- [WORK INSTRUCTIONS]:
The answer must be an exact copy of the lines from the one with "root of tail: (1923, 981)" through the final line of the records below, with no pictures.

Human pose images with coordinates:
**********

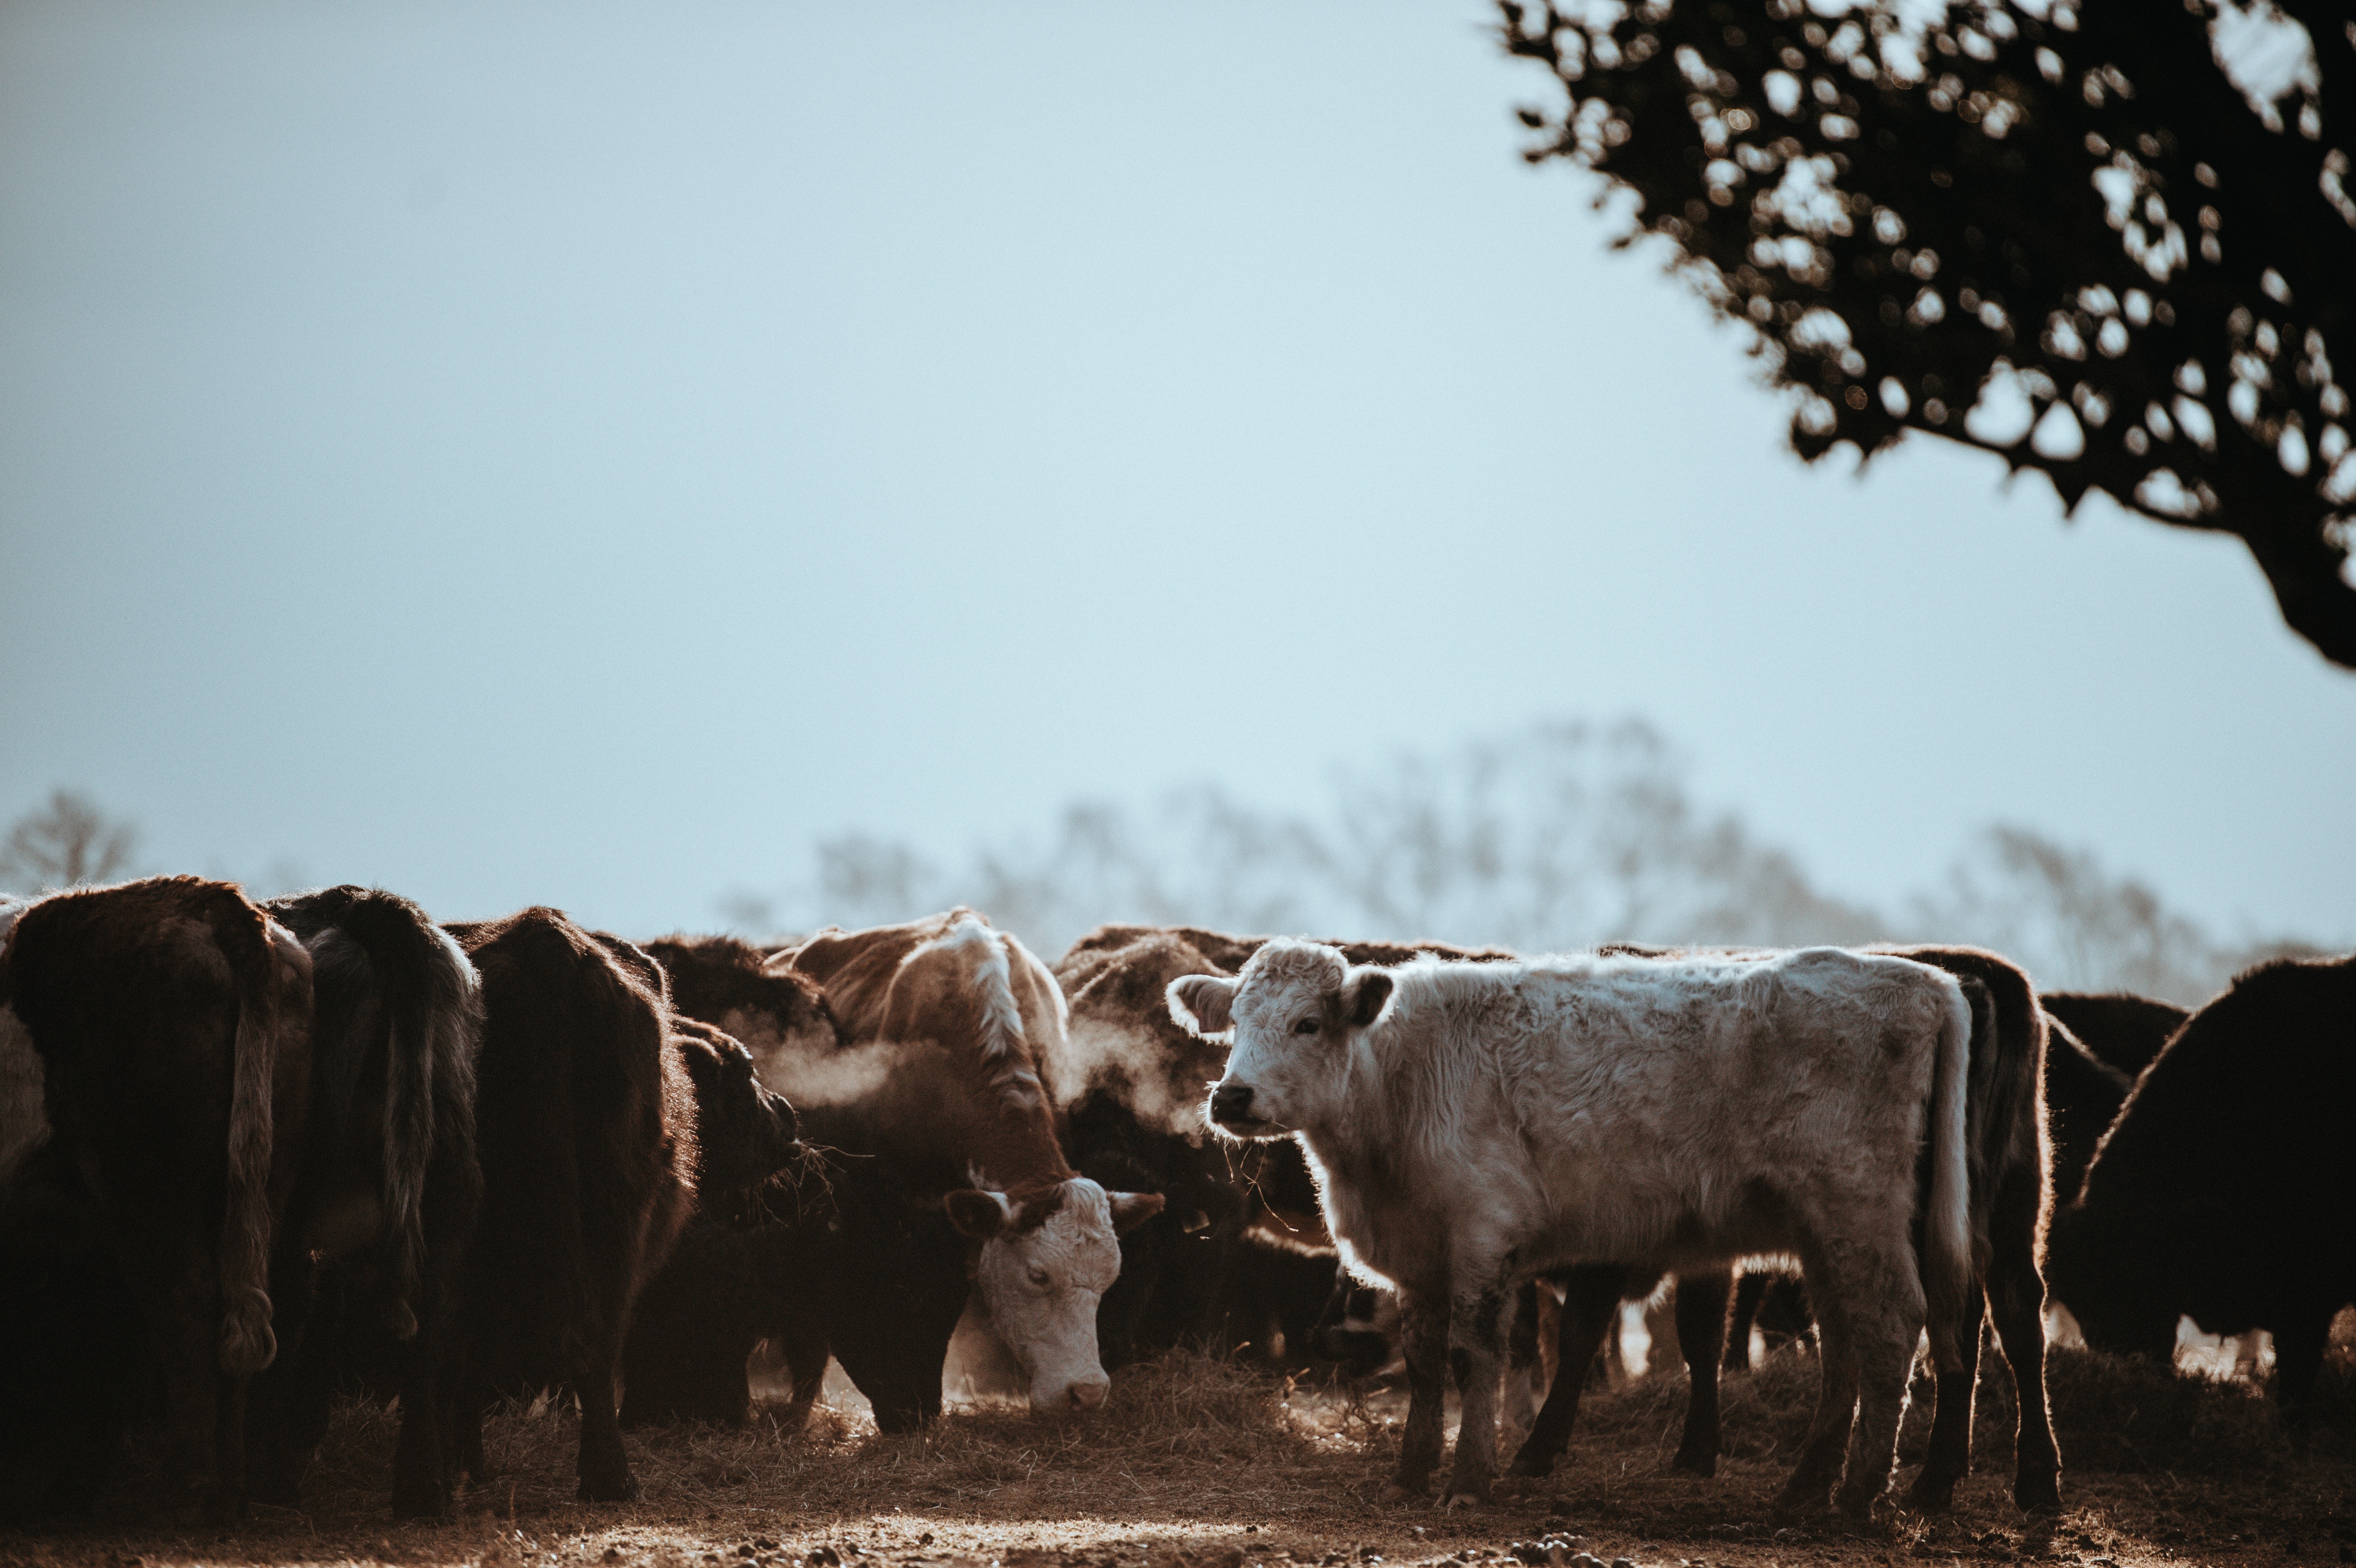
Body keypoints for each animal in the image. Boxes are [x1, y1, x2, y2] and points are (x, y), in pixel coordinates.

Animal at [0, 877, 313, 1516]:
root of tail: (208, 900)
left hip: (143, 1182)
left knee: (184, 1301)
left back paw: (187, 1489)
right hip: (261, 1175)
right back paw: (228, 1486)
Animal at [246, 885, 483, 1519]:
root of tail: (363, 903)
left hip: (293, 1178)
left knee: (286, 1299)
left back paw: (267, 1478)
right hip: (449, 1173)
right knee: (436, 1310)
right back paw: (421, 1490)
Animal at [1175, 940, 1974, 1515]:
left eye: (1307, 1023)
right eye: (1235, 1024)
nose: (1232, 1097)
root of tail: (1923, 981)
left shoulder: (1484, 1236)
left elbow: (1476, 1358)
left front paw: (1468, 1481)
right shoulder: (1421, 1255)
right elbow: (1426, 1364)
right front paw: (1411, 1472)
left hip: (1859, 1206)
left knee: (1892, 1326)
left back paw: (1860, 1496)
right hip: (1823, 1231)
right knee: (1844, 1341)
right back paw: (1806, 1487)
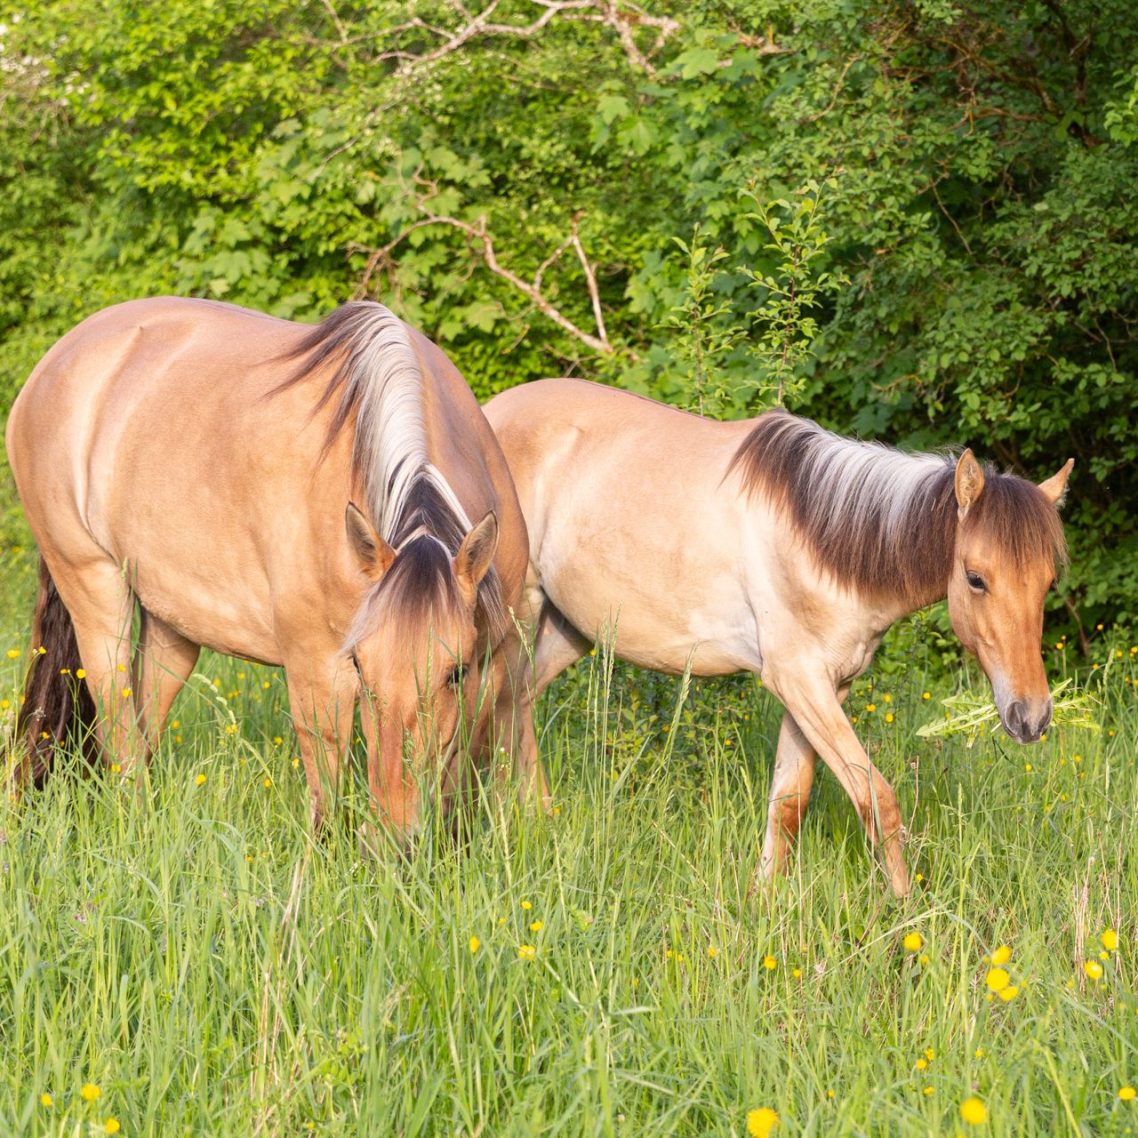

**********

- [EXERCISE RESULT]:
root of tail: (1923, 981)
left shoulder: (1484, 1236)
left elbow: (1476, 1358)
left front paw: (1468, 1481)
right shoulder: (1421, 1255)
right elbow: (1426, 1364)
right front paw: (1411, 1472)
left hip: (1859, 1206)
left knee: (1892, 1326)
left back paw: (1860, 1496)
right hip: (1823, 1231)
right knee: (1844, 1341)
right back paw: (1806, 1487)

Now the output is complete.